> What you are asked to do
Please filter the data below down to the lines holding the string "corporate".

(Dataset entries)
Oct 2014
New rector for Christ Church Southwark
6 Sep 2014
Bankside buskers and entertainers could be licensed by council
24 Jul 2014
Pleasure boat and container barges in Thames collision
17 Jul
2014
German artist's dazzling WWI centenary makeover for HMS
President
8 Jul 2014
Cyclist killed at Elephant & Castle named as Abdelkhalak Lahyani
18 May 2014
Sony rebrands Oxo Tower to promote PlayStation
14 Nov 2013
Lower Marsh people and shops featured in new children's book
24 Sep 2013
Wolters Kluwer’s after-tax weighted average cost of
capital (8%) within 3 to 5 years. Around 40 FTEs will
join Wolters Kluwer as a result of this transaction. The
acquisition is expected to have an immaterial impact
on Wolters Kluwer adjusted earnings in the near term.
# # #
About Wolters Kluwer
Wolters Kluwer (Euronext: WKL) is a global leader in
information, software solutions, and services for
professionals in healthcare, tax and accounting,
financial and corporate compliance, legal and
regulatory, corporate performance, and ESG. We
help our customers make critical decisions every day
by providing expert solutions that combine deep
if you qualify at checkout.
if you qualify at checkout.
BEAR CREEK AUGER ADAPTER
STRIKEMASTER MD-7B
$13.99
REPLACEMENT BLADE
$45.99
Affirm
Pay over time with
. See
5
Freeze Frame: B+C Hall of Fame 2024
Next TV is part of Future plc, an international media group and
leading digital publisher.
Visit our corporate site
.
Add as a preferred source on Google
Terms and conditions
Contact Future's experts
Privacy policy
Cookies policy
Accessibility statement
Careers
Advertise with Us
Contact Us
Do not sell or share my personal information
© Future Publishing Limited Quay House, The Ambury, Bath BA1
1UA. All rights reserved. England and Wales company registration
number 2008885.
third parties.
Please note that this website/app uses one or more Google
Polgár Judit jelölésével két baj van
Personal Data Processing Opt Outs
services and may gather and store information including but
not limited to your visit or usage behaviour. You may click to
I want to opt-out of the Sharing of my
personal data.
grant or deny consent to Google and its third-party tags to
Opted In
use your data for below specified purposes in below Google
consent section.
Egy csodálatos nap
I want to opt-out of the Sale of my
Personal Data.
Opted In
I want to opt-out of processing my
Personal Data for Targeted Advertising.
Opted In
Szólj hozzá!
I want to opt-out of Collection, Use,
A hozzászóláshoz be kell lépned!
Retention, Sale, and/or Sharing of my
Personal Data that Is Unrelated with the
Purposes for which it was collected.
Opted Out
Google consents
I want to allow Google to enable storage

> Result for this exercise
financial and corporate compliance, legal and
regulatory, corporate performance, and ESG. We
Visit our corporate site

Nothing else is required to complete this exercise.